> [Texto do exercício]
Picadinho, frango frito, ensopado, à passarinho, polenta e farofa. Desde a metade desse mês, as 147 presas da Penitenciária Feminina do Paraná, em Piraquara, Região Metropolitana de Curitiba, estão saindo dessa rotina servida no almoço e jantar, para comer pratos diferentes como o barreado, dobradinha, pernil e omelete, além de saladas, feijão e arroz -que não faltam nunca. É que desde o dia 18, um grupo de 14 presas participam de um curso de culinária, onde elas aprendem a usar a criatividade e inventar novas receitas, usando os mesmos mantimentos existentes na dispensa da prisão.
‘‘Eu já sabia fazer de tudo, mas aprendi muita coisa diferente’’, diz a chefe da cozinha do presídio, Maria Luiza de Souza, 46 anos, condenada há quatro anos por tráfico de drogas. Com pedido de condicional em andamento, ela já faz planos para não voltar a ser empregada doméstica quando sair da prisão. Outra que pretende seguir cozinheira é Maria Clara Campelo Silva, 34 anos, condenada por tráfico a 6 anos.

> [Extrato dos registros]

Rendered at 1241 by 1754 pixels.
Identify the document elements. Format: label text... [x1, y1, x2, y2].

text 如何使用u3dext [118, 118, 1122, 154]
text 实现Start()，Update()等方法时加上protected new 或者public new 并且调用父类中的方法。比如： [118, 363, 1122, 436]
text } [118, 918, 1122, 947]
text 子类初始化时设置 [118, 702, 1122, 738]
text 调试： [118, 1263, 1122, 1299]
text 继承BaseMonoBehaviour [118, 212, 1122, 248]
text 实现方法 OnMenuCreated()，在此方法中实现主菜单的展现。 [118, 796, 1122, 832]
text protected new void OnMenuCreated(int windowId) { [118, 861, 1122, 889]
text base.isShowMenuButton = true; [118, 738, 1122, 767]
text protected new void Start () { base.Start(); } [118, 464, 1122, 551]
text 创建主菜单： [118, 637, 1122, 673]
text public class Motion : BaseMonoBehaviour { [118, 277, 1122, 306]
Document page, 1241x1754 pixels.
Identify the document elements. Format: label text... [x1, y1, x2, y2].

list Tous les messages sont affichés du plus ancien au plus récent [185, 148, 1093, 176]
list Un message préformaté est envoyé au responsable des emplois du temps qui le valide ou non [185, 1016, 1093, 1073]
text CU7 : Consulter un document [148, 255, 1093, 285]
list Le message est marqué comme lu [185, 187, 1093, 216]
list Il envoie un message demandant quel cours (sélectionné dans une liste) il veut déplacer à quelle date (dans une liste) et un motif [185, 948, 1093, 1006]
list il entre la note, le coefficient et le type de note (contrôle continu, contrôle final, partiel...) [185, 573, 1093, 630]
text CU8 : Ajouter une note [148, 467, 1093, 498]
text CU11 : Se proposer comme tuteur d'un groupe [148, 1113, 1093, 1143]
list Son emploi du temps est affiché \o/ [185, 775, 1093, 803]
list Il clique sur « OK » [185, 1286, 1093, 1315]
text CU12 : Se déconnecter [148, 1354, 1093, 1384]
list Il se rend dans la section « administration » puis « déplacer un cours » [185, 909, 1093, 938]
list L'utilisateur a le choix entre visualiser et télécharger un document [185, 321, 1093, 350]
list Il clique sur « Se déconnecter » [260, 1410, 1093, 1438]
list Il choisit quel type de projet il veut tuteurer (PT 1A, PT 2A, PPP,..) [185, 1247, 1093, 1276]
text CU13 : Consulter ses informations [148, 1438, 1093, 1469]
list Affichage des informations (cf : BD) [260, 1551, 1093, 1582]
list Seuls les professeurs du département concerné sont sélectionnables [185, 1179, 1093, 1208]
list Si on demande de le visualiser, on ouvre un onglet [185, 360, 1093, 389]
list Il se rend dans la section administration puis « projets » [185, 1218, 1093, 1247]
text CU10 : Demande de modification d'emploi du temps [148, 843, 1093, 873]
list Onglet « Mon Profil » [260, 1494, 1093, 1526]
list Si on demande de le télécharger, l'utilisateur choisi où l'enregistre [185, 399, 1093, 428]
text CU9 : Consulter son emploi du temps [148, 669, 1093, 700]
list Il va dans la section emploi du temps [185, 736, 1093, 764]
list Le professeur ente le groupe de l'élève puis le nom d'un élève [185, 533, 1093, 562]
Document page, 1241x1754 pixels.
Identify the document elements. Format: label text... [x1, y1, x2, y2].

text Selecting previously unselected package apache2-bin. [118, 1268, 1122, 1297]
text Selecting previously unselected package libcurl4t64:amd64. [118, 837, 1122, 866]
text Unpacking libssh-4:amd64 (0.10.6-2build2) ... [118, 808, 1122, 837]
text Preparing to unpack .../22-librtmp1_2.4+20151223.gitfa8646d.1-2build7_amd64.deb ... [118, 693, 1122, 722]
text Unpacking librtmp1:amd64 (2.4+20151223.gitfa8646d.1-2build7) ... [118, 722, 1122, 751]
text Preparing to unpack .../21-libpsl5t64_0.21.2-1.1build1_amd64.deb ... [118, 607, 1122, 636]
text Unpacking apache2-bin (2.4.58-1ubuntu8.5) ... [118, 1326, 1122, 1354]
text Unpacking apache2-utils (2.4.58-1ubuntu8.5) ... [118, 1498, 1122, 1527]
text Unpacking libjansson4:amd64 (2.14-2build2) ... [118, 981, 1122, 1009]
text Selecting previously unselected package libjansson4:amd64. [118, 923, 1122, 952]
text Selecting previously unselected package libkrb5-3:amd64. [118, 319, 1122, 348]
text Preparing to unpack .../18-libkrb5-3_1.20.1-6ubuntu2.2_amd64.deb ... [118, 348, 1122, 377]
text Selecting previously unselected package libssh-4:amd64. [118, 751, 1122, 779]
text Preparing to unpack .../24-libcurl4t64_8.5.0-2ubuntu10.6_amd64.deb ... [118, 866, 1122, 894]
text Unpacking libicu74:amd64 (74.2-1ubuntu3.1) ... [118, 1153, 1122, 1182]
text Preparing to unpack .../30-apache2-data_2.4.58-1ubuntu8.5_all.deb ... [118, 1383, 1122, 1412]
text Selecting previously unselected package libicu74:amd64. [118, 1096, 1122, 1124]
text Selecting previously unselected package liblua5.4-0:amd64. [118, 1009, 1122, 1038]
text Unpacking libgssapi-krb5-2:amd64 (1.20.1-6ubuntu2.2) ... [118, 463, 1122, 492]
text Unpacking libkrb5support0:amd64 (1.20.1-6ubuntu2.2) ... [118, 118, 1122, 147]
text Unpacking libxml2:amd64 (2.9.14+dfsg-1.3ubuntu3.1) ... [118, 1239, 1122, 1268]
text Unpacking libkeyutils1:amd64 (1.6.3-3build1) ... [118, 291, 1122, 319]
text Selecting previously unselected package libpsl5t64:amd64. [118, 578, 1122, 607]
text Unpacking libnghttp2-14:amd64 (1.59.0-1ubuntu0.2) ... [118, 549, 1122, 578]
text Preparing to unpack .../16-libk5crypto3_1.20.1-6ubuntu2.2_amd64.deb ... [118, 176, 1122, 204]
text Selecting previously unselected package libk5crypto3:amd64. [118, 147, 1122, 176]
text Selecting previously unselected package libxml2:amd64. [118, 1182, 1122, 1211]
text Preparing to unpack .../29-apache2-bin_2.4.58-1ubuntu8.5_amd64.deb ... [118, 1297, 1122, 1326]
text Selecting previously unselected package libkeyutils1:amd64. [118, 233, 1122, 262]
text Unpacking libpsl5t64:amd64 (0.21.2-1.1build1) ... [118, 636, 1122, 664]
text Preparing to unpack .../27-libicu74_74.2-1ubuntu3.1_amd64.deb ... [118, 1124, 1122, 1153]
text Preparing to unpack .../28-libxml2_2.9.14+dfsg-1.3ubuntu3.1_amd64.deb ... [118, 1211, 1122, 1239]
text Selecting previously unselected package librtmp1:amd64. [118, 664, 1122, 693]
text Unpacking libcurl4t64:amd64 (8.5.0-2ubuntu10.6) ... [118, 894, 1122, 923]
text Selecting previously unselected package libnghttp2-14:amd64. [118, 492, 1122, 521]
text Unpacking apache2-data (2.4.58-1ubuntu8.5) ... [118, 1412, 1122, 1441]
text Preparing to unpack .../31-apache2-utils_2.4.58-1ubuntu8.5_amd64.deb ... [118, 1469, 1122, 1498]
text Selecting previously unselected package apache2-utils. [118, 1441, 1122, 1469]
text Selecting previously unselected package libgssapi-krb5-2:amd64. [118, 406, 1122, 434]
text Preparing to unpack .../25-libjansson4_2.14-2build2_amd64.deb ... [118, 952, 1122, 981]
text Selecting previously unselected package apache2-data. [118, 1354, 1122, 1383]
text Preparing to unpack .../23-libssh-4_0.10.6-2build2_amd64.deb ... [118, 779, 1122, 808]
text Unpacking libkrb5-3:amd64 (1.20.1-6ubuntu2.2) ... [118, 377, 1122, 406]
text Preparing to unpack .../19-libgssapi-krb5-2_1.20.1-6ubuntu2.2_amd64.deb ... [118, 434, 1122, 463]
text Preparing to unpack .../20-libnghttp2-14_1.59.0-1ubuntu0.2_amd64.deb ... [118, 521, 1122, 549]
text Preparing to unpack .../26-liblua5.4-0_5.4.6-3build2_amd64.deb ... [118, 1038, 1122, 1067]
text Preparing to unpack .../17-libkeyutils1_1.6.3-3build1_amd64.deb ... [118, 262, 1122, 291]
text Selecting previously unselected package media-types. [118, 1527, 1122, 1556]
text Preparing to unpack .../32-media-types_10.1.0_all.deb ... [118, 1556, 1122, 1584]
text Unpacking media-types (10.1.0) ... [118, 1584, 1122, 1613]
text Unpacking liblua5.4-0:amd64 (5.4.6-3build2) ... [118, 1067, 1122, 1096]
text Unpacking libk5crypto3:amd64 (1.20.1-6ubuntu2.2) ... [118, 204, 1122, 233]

> [Ordem de serviço 1]
Responda às perguntas abaixo com base no texto sobre o curso de culinária na penitenciária:
(a) Quantas presas há na Penitenciária Feminina do Paraná?
(b) Quantas presas participam do curso de culinária?
(c) Por qual crime Maria Luiza de Souza foi condenada?
> [Ordem de serviço 2]
Extraia do texto sobre o curso de culinária na penitenciária o trecho entre "Picadinho, frango frito, ensopado, à" e "dispensa da prisão.", inclusive, sem alterar nenhuma palavra.
> [Ordem de serviço 3]
Por favor, prolongue o texto sobre o curso de culinária na penitenciária, começando logo após a última frase apresentada.

> [Resposta 1]
(a) 147 presas.
(b) 14 presas.
(c) Tráfico de drogas.

> [Resposta 2]
Picadinho, frango frito, ensopado, à passarinho, polenta e farofa. Desde a metade desse mês, as 147 presas da Penitenciária Feminina do Paraná, em Piraquara, Região Metropolitana de Curitiba, estão saindo dessa rotina servida no almoço e jantar, para comer pratos diferentes como o barreado, dobradinha, pernil e omelete, além de saladas, feijão e arroz -que não faltam nunca. É que desde o dia 18, um grupo de 14 presas participam de um curso de culinária, onde elas aprendem a usar a criatividade e inventar novas receitas, usando os mesmos mantimentos existentes na dispensa da prisão.

> [Resposta 3]
‘‘Nosso objetivo é capacitar o pessoal da cozinha, além de profissionalizar as presas para quando saírem daqui’’, diz a diretora da penitenciária Vera Lucia Silano Domingues dos Santos. Diariamente, são preparadas cerca de 500 refeições no almoço e jantar para as presas e funcionários do complexo penitenciário de Piraquara. Para as presas em geral, a maior vantagem do curso foi oferecer mais variedade na comida.
O cozinheiro Silvio de Souza, professor do Senac, chama suas aulas de ‘‘cozinha alternativa para grandes consumidores’’, pois ensina aliar economia com criatividade na preparação dos pratos. As presas tem uma vida sedentária na prisão ensinei como usar menos gordura nos pratos’’, diz.
A cada ano de curso as presas têm quatro anos de remissão penal. Os cursos são realizados com recursos do Fundo de Amparo ao Trabalhador (FAT) em convênio com entidades como o Senac.